If you really want to create brand loyalty, cultivate passion for your products, and break new ground, try being inclusive. And I don’t mean casting a size 10 model and saying she’s plus-sized, or putting a single woman of color on the runway. That is not diversity. Diversity is short, old, scarred, hairy, tattooed, fat, thin, neither-fat-nor-thin, tall, flat-chested, busty, frizzy-haired, wheelchair-using, non-hourglassy, and jiggly. Diversity is gay and bi and hetero and trans and every possible combination and variation of gender and sexuality you can imagine. Diversity isn’t just African-American and occasionally Asian, it’s Latin, Native American, Polynesian, South American, Middle Eastern, Indian, and hundreds more. Diversity isn’t just that one gorgeous silver-haired model, it’s the rosy-cheeked 35-year-old and the vibrant 47-year-old, and the stunning 69-year-old. Diversity is also hundreds of other things that I’m omitting here, and it is changing all the time. It behooves you to celebrate that messy, difficult, ever-changing morass of humanity, even if it scares the pants off of you to contemplate doing so. Because there is beauty in every human, and when you finally start to accept and portray that undeniable fact, you will be amazed by the reaction it will prompt.

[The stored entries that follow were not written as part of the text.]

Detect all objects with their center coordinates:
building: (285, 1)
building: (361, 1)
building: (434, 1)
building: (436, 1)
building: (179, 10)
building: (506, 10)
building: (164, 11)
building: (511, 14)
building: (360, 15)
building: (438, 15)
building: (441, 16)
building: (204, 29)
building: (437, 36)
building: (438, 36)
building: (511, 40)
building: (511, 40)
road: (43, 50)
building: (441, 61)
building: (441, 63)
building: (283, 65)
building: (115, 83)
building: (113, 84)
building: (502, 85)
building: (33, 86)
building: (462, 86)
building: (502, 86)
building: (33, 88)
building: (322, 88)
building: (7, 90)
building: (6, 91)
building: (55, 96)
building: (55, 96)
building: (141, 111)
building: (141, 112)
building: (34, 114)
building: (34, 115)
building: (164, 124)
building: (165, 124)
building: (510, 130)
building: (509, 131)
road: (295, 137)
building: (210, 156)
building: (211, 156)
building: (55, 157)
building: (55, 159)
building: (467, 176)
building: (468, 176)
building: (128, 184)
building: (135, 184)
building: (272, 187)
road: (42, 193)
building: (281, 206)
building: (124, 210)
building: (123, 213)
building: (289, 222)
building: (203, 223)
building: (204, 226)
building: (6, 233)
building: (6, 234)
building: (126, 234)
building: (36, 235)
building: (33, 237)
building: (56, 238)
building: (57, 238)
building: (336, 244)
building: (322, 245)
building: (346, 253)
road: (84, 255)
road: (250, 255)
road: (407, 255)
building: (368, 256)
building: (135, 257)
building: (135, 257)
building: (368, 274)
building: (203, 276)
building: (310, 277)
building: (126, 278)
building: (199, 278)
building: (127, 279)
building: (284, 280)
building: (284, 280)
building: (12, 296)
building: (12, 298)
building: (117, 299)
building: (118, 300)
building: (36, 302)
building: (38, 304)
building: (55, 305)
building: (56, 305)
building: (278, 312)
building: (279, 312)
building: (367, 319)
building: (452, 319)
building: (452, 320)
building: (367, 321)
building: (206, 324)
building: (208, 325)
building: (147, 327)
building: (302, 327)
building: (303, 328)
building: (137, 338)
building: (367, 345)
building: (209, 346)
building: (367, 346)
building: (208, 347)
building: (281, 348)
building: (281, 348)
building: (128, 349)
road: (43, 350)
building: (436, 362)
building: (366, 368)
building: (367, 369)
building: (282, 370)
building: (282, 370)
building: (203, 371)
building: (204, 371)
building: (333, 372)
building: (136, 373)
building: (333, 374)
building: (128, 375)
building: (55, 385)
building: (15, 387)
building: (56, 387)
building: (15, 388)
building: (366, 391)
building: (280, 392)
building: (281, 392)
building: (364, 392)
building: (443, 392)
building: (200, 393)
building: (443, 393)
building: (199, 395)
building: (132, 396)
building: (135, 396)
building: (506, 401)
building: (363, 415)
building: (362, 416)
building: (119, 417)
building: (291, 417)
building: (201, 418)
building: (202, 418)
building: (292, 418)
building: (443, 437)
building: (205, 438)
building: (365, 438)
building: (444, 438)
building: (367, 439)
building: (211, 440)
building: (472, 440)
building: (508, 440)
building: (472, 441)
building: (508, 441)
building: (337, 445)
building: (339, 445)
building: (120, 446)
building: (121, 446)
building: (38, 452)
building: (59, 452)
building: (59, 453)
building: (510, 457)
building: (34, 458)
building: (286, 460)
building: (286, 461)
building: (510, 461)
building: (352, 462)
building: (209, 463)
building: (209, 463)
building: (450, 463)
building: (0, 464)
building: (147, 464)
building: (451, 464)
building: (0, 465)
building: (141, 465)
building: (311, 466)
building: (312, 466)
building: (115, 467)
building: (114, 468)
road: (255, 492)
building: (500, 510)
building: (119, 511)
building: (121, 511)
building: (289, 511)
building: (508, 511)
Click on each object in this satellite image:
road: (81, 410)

I know you’re trying, and strides have been made. The models may all still have the same body type, but there are more women of color modeling now than before. They may still be relegated to their own, separate events, but there are plus-sized fashion week shows and promotions. But in all honesty, it’s not enough. Because you are now sitting around congratulating yourselves for token inclusions and falsifying size diversity. You are claiming to promote positive body image when you’re just trying to sell stuff. You’re starting to do some aggravating laurel-resting, and that simply won’t do.

Promoting true diversity will be difficult and expensive. Representing the gamut of women in ads will be challenging, fitting a variety of body types for the runway will be costly, and expanding your size offerings will be tough. But you must believe me when I say that the goodwill, enthusiasm, and support you’ll generate by doing even ONE of these things will make it worth your while. You don’t need to constantly re-package the same stuff and tell us it’s new and improved. If you just re-cast the same stuff, make versions that fit the actual population, and present it to us as new, we’d be utterly overjoyed to see ourselves reflected back in your ads and merch. We’d buy. We’d love to buy your stuff. But we don’t really want to buy it unless you tell us that it’s FOR us, and believe it.

And the “us” I’m referring to definitely includes the lithe, willowy, Caucasian blondes with perfectly straight teeth that you adore. But it includes the rest of us women, too.